Havia ali a necessidade de um cuidado de
pesquisa, antes que o quadro fosse colocado no ar. Cuidado este que não houve.
O quadro foi emocionante, a ponto de deixar muitos brasileiros sensibilizados
pelo abraço dado pelo dr. Dráuzio Varella em uma das entrevistas. Minutos
depois o povo emocionado queria Dráuzio para presidente da nação.
Dias depois do
programa ter ido ao ar, veio a público que Suzy, a trans abraçada por Dráuzio,
cumpria pena por um crime hediondo. Pronto, todos que queriam Dráuzio
presidente agora queriam o linchamento público dele.
Dráuzio tem mais
de cinquenta anos de atuação profissional e há mais de trinta anos frequenta
presídios, onde trata da saúde de detentos. A matéria foi feita em vários
presídios, portanto havia um recorte. Que tipo de lógica as pessoas usam para
analisar o que veem? Nossa doença nacional produziu uma grande lesão nas áreas
do cérebro responsáveis pelo senso crítico? Agora é tudo emoção, é tudo olho
por olho dente por dente?
Suzy foi condenada
e está cumprindo pena. Dráuzio estava fazendo seu trabalho na função de médico.

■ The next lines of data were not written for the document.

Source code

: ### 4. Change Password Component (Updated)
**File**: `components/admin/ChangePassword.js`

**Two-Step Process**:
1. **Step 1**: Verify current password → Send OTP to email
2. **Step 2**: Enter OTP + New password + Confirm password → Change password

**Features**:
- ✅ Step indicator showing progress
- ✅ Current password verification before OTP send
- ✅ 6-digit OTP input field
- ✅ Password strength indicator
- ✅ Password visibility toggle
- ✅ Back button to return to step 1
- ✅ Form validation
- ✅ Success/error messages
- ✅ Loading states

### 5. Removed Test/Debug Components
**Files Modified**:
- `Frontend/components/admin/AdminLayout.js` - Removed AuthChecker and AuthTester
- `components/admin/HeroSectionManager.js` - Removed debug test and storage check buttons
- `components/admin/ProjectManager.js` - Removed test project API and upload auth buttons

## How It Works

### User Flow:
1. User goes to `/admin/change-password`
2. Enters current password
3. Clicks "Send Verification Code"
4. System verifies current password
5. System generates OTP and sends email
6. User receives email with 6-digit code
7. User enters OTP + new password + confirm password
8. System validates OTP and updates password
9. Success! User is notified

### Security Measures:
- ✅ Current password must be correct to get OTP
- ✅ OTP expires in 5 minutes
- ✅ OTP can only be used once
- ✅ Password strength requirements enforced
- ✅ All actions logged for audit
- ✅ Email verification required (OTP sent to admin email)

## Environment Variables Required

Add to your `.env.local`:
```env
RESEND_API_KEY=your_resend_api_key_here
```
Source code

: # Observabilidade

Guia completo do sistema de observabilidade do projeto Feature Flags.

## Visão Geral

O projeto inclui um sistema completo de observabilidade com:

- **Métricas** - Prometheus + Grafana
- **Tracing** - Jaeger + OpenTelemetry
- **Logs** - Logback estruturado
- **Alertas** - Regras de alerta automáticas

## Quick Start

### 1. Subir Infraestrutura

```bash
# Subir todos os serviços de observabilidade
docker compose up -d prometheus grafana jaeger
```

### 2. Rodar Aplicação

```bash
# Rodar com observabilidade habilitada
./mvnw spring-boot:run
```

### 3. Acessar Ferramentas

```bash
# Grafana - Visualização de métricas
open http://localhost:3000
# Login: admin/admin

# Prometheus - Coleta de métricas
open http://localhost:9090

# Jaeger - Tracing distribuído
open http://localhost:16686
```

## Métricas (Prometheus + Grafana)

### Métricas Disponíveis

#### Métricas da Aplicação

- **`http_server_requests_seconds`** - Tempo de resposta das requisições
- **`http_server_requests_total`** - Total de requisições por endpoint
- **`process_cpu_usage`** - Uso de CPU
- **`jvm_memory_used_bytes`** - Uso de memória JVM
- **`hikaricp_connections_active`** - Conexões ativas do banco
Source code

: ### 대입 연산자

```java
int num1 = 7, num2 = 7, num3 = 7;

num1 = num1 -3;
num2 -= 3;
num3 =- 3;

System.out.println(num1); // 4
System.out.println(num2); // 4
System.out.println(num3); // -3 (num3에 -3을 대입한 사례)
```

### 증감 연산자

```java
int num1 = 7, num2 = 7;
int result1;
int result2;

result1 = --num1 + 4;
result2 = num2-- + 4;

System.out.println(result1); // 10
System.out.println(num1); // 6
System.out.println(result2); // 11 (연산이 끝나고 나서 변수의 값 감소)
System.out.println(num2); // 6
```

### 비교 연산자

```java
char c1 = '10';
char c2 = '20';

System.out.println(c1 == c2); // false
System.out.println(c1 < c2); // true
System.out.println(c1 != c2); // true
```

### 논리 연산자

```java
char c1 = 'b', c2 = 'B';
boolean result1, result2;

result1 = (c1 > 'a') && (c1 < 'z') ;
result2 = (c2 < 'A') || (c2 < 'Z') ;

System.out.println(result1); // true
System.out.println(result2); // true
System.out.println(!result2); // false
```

A equipe de jornalismo pisou feio na bola, por não checar os fatos e não pensar
no conteúdo inteiro do que estariam colocando no ar. Dráuzio se desculpou. Mas
as pessoas continuam destilando seu ódio, tão irracional quanto seu amor de
duas semanas atrás.
Como diz a canção
de Caetano “Um amor assim violento/ Quando torna-se mágoa/ É o avesso de um
sentimento/ Oceano sem água”. Penso que andamos a viver de amores e ódios
violentos e secando nosso oceano da razão.